SWE is a comprehensive plasma instrument for the WIND spacecraft, see K.W.Ogilvie, et al., Space Sci. Rev., 71, 55-77, 1995. This product provides solar wind proton parameters, including anisotropic temperatures, derived by non-linear fitting of the measurements and with moment techniques. Data reported within this product do not exceed the limits of various parameters listed in the following section. There may be more valid data in the original dataset that requires additional work to interpret but were discarded due to the limits. In particular we have tried to exclude non-solar wind data from these files. We provide the one sigma uncertainty for each parameter produced by the non-linear curve fitting analysis either directly from the fitting or by propagating uncertainties for bulk speeds, flow angles or any other derived parameter. For the non-linear anisotropic proton analysis, a scalar thermal speed is produced by determining parallel and perpendicular temperatures, taking the trace, Tscalar = (2Tperp + Tpara)/3 and converting the result back to a thermal speed. The uncertainties are also propagated through.
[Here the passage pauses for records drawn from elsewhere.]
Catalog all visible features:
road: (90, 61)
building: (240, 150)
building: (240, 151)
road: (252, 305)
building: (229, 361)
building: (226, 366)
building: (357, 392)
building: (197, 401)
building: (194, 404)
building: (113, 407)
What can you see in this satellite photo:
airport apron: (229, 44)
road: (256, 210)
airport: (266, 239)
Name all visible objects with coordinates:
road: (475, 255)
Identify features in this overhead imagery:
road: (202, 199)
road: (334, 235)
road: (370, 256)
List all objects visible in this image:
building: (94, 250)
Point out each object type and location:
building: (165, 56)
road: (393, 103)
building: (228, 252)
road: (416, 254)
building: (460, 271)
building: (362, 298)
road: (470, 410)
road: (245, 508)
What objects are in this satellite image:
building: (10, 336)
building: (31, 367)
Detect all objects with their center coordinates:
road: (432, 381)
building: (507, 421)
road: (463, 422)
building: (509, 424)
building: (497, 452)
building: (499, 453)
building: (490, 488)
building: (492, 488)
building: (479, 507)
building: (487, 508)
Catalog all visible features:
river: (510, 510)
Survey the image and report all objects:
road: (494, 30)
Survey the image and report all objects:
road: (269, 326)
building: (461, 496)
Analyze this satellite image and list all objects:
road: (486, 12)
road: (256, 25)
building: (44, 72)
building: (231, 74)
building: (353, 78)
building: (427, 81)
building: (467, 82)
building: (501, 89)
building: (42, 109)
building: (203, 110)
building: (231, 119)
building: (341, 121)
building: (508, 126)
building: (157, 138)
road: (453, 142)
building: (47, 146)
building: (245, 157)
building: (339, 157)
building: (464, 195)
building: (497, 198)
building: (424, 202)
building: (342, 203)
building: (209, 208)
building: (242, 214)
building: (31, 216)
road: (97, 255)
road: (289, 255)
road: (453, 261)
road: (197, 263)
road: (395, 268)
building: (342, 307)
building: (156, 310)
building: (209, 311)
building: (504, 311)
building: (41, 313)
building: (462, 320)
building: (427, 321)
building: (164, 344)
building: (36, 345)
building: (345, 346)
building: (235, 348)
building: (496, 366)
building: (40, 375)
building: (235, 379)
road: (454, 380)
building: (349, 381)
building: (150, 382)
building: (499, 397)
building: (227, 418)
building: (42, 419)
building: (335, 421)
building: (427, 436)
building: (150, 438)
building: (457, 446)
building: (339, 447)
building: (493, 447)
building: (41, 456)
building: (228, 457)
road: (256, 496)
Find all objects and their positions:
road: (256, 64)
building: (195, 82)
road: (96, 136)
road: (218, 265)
Averaged Wind SWE electron pitch angle data (6-12 seconds rate) from an earlier mode (VEIS-era) of the electron instrument. The electron pitch-angle distribution averages included in this data set are derived from integrating the electron pitch-angle distributions measured by the Wind/SWE electron instrument (see Ogilvie et al., "SWE, a comprehensive plasma instrument for the Wind spacecraft", Space Sci. Rev., 71, 55, 1995). Averages of phase-space density (f) over key regions of the unit sphere (the set of all possible electron velocity directions) are computed from 3s measurements which are spaced either 6s or 12s in time. These quantities are reliable and citable with caution, meaning that the PI advises that the user should discuss their interpretations with a member of the SWE science team before publishing. The following comments are intended to aid in the use and interpretation of the averages reported in this data set. We begin this analysis with a measure of f for each pitch-angle bin, six degrees in width, from 0 degrees (flux nearly parallel to B) to 180 degrees (flux nearly anti-parallel with B). The f values for pitch-angles from 0-90 degrees (parallel streaming) are integrated (with angluar weighting and assumptions of gyrotropy) over this half-sphere, then averaged by dividing out the 2-pi solid angle of the half-sphere; the result being referred to as the 'f_para' average. Similarly, the 'f_perp' (flux nearly perpendicular to B) average is the result of integrating f for pitch-angles from 60-120 degrees (a region also 2-pi in solid angle). Next, the 'f_anti' (flux nearly anti-parallel to B) average covers the half-sphere of "backward" streaming electrons; having pitch-angles from 90-180 degrees. Finally, the 'f_omni' (omni-directional) average provides the integral of f over the full sphere, divided by the full 4-pi solid angle; providing a measure of total electron flux into the region of observation. The above analysis is carried out for each of 16 energy channels ranging from about 10 eV to as much as 3 keV. The exact energies at which observations are made is time-varying, and this data set reports the electron speeds each channel observes ( V , in cm/s, along with the observations themselves) at any time. Hence the data set reported here contains: f_para, f_perp, f_anti, f_omni (for each of 16 values of V ), and the 16 values of V (time-varying, although usually much more slowly than the order of a day).